Is China the New Ambassador of Globalisation in the Trump Era?
The purpose of the Chinese Ministry of Foreign Affairs’ positive comment on Prime Minister Modi’s Davos speech is quite transparent. When the election of Donald Trump had dampened the ardour of globalists at Davos in January 2017, Xi had made a robust defence of globalisation and said that protectionism would be the equivalent of “locking oneself in a dark room”.
Modi’s attack on protectionism is being spun by the Chinese media as confirmation that Xi has positioned China as the champion of this key issue. Nevertheless, they are only one facet of the increasingly complex Sino-Indian relationship.
The Chinese spokesperson hailed Modi’s opposition to protectionism, and said that it conformed to the belief by most countries that economic globalisation is in the interest of all countries.
Asked whether there would be coordination between India and China to oppose protectionism, the spokesperson said that China and India “have a consensus and common interest” in opposing trade protectionism and promoting globalisation.
Speaking of the China-India relationship, he said China believed that India was a big neighbour and that their imperative was to maintain a steady growth in the relationship and enhance “mutual understanding and trust”.
There should be no reason to raise doubts about this posture. Globalisation has been the key to the Chinese economic miracle and will be the key to ours as well. There is therefore a common interest in ensuring that the forces of protectionism are opposed at every turn.
Even so, an important reason for the Chinese posture is the fact that in the era of Trump, Xi Jinping is seeking to make China the leader of the forces of globalisation. Not surprisingly, “globalisation with Chinese characteristics” has its own nuances as is evident from the design of China’s Belt and Road Initiative.

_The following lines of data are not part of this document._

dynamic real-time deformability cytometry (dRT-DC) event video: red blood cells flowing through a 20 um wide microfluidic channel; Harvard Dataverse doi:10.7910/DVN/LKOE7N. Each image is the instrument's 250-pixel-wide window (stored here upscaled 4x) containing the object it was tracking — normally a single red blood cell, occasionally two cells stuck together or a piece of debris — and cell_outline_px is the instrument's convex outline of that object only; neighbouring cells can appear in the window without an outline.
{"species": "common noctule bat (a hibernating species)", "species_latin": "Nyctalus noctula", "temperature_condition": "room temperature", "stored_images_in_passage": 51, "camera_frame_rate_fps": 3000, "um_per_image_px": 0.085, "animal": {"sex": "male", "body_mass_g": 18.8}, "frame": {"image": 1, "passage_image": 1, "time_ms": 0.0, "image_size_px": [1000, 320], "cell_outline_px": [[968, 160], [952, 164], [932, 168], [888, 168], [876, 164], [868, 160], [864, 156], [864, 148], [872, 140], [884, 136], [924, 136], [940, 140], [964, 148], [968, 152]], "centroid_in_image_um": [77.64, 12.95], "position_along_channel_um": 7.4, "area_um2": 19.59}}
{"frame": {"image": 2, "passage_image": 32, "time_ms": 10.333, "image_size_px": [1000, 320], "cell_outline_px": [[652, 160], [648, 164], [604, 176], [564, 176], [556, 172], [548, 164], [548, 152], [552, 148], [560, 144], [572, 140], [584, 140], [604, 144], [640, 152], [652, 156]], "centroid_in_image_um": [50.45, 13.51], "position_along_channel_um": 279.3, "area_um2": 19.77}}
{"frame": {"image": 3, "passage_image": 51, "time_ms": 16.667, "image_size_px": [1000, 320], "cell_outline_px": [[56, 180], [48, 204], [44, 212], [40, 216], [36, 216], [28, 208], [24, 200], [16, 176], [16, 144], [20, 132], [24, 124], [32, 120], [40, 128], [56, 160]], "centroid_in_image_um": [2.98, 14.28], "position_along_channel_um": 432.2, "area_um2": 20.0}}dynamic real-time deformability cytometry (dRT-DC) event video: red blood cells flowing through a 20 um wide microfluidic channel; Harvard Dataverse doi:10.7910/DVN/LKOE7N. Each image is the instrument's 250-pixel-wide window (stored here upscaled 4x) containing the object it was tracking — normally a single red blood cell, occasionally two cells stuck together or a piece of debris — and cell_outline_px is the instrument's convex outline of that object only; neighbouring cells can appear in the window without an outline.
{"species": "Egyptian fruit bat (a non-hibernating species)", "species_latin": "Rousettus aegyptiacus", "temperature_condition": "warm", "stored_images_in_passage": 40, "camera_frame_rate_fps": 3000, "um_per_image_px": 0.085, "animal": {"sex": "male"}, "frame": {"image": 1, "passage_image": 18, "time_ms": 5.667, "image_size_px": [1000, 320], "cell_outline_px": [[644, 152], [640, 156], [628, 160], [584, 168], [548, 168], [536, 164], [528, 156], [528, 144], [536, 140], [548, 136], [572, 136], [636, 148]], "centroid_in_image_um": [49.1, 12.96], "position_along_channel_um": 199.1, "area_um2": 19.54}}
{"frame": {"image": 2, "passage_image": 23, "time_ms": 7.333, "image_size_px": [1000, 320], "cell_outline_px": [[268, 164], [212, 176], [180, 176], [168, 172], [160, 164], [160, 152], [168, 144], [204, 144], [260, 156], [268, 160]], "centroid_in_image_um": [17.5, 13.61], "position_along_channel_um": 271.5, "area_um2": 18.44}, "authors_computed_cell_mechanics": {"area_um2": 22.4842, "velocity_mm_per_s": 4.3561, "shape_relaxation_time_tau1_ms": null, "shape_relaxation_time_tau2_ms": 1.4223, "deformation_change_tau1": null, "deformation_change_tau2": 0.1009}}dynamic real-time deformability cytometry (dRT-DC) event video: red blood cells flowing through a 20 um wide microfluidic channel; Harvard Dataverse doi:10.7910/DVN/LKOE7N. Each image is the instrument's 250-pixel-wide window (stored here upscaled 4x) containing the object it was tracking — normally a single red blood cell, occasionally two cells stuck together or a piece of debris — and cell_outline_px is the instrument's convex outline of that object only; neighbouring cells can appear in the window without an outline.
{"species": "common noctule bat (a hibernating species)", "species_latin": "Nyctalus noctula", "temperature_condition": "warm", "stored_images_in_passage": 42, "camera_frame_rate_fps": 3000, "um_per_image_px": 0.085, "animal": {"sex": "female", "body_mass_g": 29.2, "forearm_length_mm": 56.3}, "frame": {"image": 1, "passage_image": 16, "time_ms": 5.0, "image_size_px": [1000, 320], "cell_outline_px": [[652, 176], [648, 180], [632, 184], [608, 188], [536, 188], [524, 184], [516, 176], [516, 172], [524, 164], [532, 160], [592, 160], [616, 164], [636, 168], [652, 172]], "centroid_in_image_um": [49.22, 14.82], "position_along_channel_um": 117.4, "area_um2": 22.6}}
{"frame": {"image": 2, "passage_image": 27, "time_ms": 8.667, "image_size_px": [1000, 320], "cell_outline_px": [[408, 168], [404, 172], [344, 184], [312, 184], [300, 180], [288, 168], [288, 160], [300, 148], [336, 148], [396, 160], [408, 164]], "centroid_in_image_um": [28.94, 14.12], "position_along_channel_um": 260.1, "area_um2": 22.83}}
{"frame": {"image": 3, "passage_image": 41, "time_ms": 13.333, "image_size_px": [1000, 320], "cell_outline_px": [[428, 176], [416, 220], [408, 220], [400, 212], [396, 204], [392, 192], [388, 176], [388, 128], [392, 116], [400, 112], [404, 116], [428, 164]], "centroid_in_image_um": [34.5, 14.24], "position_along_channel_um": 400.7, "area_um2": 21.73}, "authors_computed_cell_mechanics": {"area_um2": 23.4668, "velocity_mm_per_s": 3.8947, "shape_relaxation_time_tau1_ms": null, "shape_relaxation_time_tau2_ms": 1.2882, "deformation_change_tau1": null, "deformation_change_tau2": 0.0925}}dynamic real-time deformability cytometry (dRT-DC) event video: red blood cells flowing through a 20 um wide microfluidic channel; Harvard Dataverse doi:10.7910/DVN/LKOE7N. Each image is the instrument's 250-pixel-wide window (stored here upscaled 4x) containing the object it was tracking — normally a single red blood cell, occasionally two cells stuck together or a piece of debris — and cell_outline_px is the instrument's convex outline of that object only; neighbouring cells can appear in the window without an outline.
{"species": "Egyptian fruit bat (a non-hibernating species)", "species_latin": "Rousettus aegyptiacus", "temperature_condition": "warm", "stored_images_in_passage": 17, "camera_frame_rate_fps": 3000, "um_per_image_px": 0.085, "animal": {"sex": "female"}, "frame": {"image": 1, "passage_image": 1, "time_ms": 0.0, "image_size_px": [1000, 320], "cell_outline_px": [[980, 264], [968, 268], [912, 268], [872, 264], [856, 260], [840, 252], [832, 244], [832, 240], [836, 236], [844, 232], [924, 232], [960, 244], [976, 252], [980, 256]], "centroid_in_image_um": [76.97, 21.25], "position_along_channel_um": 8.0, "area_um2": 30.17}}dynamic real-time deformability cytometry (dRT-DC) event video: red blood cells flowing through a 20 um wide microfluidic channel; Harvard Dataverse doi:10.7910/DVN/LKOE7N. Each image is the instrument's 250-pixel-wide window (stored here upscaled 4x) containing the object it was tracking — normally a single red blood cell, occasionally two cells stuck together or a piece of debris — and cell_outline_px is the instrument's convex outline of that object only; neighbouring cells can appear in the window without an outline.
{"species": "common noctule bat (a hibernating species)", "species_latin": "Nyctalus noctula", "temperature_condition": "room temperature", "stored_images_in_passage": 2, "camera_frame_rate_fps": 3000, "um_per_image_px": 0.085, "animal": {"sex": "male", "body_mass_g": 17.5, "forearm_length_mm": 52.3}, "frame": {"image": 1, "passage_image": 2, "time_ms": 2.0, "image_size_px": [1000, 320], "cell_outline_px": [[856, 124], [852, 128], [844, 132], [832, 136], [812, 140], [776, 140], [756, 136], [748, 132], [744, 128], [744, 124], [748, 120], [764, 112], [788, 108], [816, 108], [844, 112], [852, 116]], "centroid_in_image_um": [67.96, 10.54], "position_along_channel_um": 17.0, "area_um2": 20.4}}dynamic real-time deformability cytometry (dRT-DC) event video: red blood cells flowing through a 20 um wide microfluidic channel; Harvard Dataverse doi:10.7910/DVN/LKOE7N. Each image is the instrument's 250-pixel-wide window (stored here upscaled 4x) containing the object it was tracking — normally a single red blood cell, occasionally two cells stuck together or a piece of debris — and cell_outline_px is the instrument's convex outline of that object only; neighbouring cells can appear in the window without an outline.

But in this one year since Xi seized the standard of globalisation at Davos, we have also seen other aspects of what is being called China’s “sharp power” – the bullying of countries like South Korea, influence peddling in Australia and New Zealand, reports of Chinese heavy-handed tactics to force companies to transfer technology and so on.
In this past year, India and China have also had one of their most serious confrontations in the Doklam area. This is an issue which has not quite gone away, given the fact that China has strengthened its military forces in the area and there is every chance that once the snows melt, there could be tension once again.
2017 has also seen India drawing perceptibly closer to the US. This has been marked by the revival of the Quadrilateral, a politico-military coalition of the US, Japan, India and Australia aimed at balancing Chinese power in what is being called the “Indo-Pacific”.
None of this should occasion any surprise. For some time now, Sino-Indian relations have featured the 4 C’s in varying measure – conflict, cooperation, containment and competition.
Doklam was the indication of conflict, but so, too, did we have cooperation manifested by India (and Pakistan) becoming full members of the Chinese-led Shanghai Cooperation Organisation in June 2017.
On issues of globalisation and trade, India and China have been closer to each other than India and the US. China and India are joined together with Russia, South Africa and Brazil in BRICS and the Shanghai-headquartered New Development Bank that it set up to promote the growth of developing economies.
Likewise, India is a founder member of the Beijing-headquartered Asian Infrastructure Investment Bank .
Containment and competition are somewhat more difficult categories to define.
China is seeking to pin down India in South Asia and its chosen instrumentality is Pakistan. As long as Pakistan is hostile to India, China does not have to do much but give strategic assistance to Islamabad to enable it to offset India’s size.
Over the years, China has provided Pakistan with not just economic and military aid, but helped built its nuclear weapons capacity and missiles as well.
The Chinese have now stepped up their efforts to pin India down in its own region by sharply stepping up its activities in South Asia. On one hand, they have developed deeper links with Pakistan through the CPEC programme. On the other, they are stepping up their economic and political links with Nepal, Bangladesh and Sri Lanka.
We can speculate that the reason Doklam occurred was because China wants to push Bhutan away from its close ties with India and decided that shaking up Thimphu a little bit could aid the process.
In turn, the Chinese worry about India becoming part of a US-led containment system aimed at China. The facts are that in the era of globalisation, it is simply not possible to contain large nations like India and China. This is not to say that containment is not present in China’s South Asia policy or American policy towards China.
The challenge for both China and India is to find ways of doing business with each other. Conflict and tension would do them both great harm and is the worst of all options.
Both must work out ways of competing with each other for political and economic influence without getting caught in the kind of negative spiral that characterises their relations today.